Lanchipa, quien fue elegido fiscal general durante el mandato de Morales en 2018, negó haber dado instrucciones para frenar el caso.
No obstante, las críticas se intensificaron, tanto desde el gobierno como desde la oposición y organizaciones de derechos humanos, quienes exigen que se investigue el caso a fondo y se garantice una justicia imparcial, sin favoritismos hacia Morales ni otros actores políticos.
La situación se ha vuelto aún más compleja con la intervención del ministro de Gobierno, Eduardo Del Castillo, quien cuestionó duramente la decisión de la juez Lilian Moreno de dejar sin efecto el mandamiento de captura contra Morales. Moreno ocupó en la gestión de la presidencia de Morales importantes cargos públicos y en 2019 fue designada juez.
“¿Qué condiciones tienen las víctimas de violación en nuestro país si tenemos esta clase de administradores de Justicia? ¿Dónde está el Consejo de la Magistratura para iniciar este proceso investigativo? ¿Dónde está el Consejo de la Magistratura para poder determinar cómo se sorteo casualmente hacia esa juez este expediente, que ingresó el día de ayer a las 8:10 de la mañana y antes del mediodía ya se estaba señalando una audiencia”, dijo Del Castillo.
Del Castillo criticó también el rol de Lanchipa, exigiendo un informe detallado sobre la destitución de Gutiérrez y el desarrollo del caso.

Desde la oposición, figuras como los diputados de Comunidad Ciudadana, Alberto Astorga y José Manuel Ormachea, han señalado directamente a Lanchipa por presuntamente proteger a Morales, pidiendo que sea procesado.
Astorga denunció que este caso refleja una vez más la utilización política de la justicia en Bolivia, lo que ha dejado a las víctimas de violación en una situación de indefensión.
Por su parte, Morales, quien sigue siendo una figura influyente dentro del Movimiento Al Socialismo (MAS) y cuenta con el apoyo de sectores importantes como el Trópico de Cochabamba, respondió a las acusaciones con desafiante seguridad.
En redes sociales, el exmandatario afirmó que no le sorprende esta nueva persecución, asegurando que no tiene miedo y que continuará luchando junto al pueblo boliviano.
“¡No tengo miedo! ¡No me callarán!
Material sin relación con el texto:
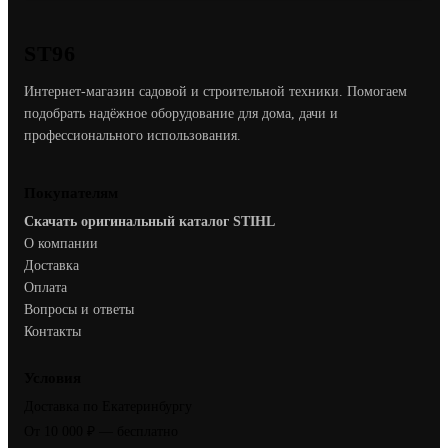
ST96
Интернет-магазин садовой и строительной техники. Помогаем
подобрать надёжное оборудование для дома, дачи и
профессионального использования.
Покупателям
Скачать оригинальный каталог STIHL
О компании
Доставка
Оплата
Вопросы и ответы
Контакты
Условия
Доставка по Екатеринбургу
От 10 000 ₽ — бесплатно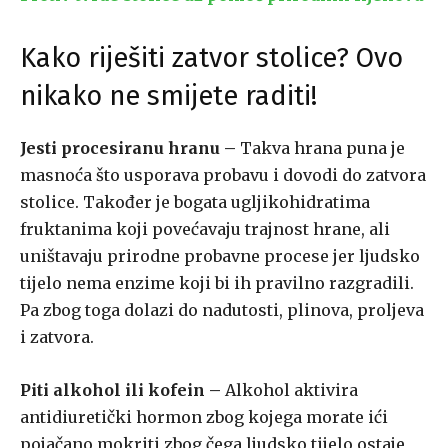
Kako riješiti zatvor stolice? Ovo
nikako ne smijete raditi!
Jesti procesiranu hranu –
Takva hrana puna je
masnoća što usporava probavu i dovodi do zatvora
stolice. Također je bogata ugljikohidratima
fruktanima koji povećavaju trajnost hrane, ali
uništavaju prirodne probavne procese jer ljudsko
tijelo nema enzime koji bi ih pravilno razgradili.
Pa zbog toga dolazi do nadutosti, plinova, proljeva
i zatvora.
Piti alkohol ili kofein –
Alkohol aktivira
antidiuretički hormon zbog kojega morate ići
pojačano mokriti zbog čega ljudsko tijelo ostaje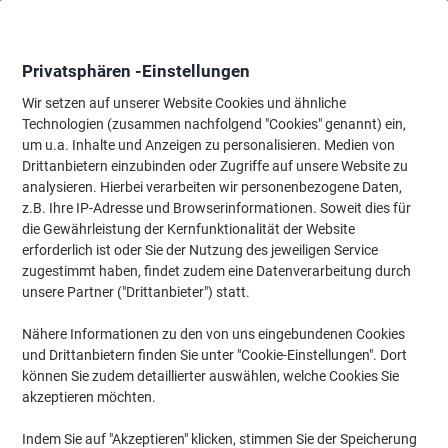
Skip
Skip
to
to
Content
Navigation
Privatsphären -Einstellungen
Wir setzen auf unserer Website Cookies und ähnliche
Technologien (zusammen nachfolgend "Cookies" genannt) ein,
Startseite
um u.a. Inhalte und Anzeigen zu personalisieren. Medien von
Papier, Versand & Pakete
Verpacken & Versenden
Porto & Ver
Drittanbietern einzubinden oder Zugriffe auf unsere Website zu
Deutsche Post Seebriefrose Ergänzungsmarke
analysieren. Hierbei verarbeiten wir personenbezogene Daten,
Briefmarken 0,05€ DE Gummiert 200 Stück
z.B. Ihre IP-Adresse und Browserinformationen. Soweit dies für
die Gewährleistung der Kernfunktionalität der Website
erforderlich ist oder Sie der Nutzung des jeweiligen Service
Marke:
Deutsche Post
Artikelnr.:
1211797
zugestimmt haben, findet zudem eine Datenverarbeitung durch
unsere Partner ("Drittanbieter") statt.
Nähere Informationen zu den von uns eingebundenen Cookies
und Drittanbietern finden Sie unter "Cookie-Einstellungen". Dort
können Sie zudem detaillierter auswählen, welche Cookies Sie
akzeptieren möchten.
Indem Sie auf "Akzeptieren" klicken, stimmen Sie der Speicherung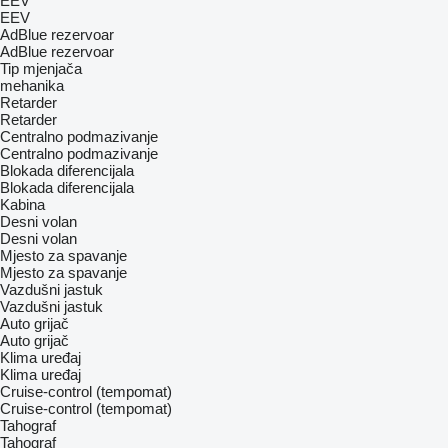
EEV
EEV
AdBlue rezervoar
AdBlue rezervoar
Tip mјenjača
mehanika
Retarder
Retarder
Centralno podmazivanje
Centralno podmazivanje
Blokada diferencijala
Blokada diferencijala
Kabina
Desni volan
Desni volan
Mjesto za spavanje
Mjesto za spavanje
Vazdušni jastuk
Vazdušni jastuk
Auto grijač
Auto grijač
Klima uređaj
Klima uređaj
Cruise-control (tempomat)
Cruise-control (tempomat)
Tahograf
Tahograf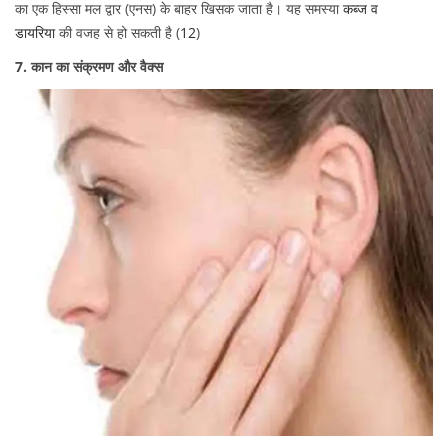
का एक हिस्सा मल द्वार (एनस) के बाहर खिसक जाता है। यह समस्या
कब्ज व
डायरिया
की वजह से हो सकती है (
12
)
7. कान का संक्रमण और वैक्स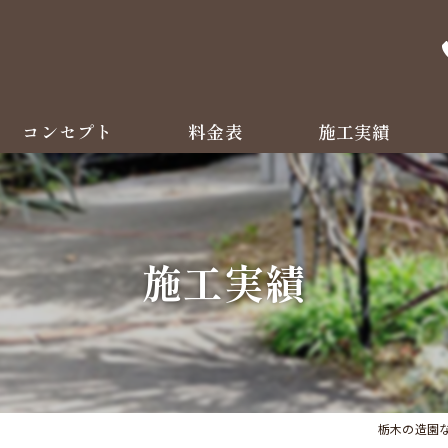
コンセプト
料金表
施工実績
よくある質問
施工実績
栃木の造園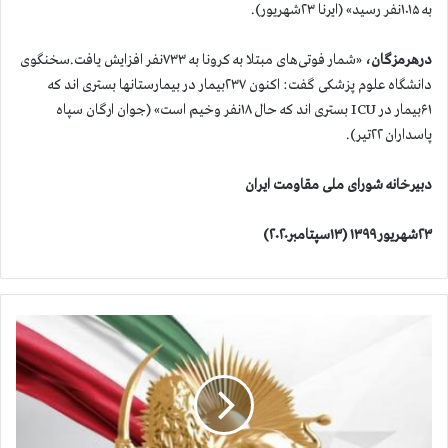
به ۱۰۱۵نفر رسید» (ایرنا ۲۳شهریور).
درهرمزگان،
«شمار فوتی‌های مبتلا به کرونا به ۷۳۳نفر افزایش یافت.سخنگوی
دانشگاه علوم پزشکی گفت: اکنون ۲۳۷بیمار در بیمارستانها بستری اند که
۶۱بیمار در ICU بستری اند که حال ۱۸نفر وخیم است» (جوان ارگان س‍پاه
پاسداران ۲۲تیر).
دبیرخانه شورای ملی مقاومت ایران
۲۳شهریور ۱۳۹۹ (۱۳سپتامبر۲۰۲۰)
آ
م
ا
ر
ف
ا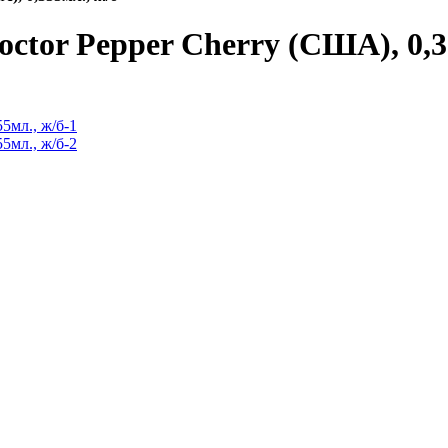
or Pepper Cherry (США), 0,35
Seguiré luchando junto a nuestro pueblo, junto a mis hermanas y hermanos que nunca me abandonaron. Junto al poncho y la pollera”, dijo en alusión al apoyo que tiene por parte de algunos sectores indígenas.
Mientras tanto, organizaciones sociales leales a Morales, particularmente en el Trópico de Cochabamba, bastión político del cocalero, han declarado estado de alerta, denunciando lo que consideran una campaña de persecución política en su contra.

Estos grupos han advertido que se movilizarán para defender al exmandatario si las autoridades intentan proceder con su aprehensión.
Este episodio ha puesto nuevamente en el centro del debate la transparencia y credibilidad de las instituciones judiciales en Bolivia, en medio de denuncias de manipulaciones políticas y presiones tanto desde el gobierno como de la oposición.
A medida que el caso avanza, crece la expectativa sobre cómo se resolverá este escándalo y cuáles serán las implicancias para Morales y el sistema judicial del país.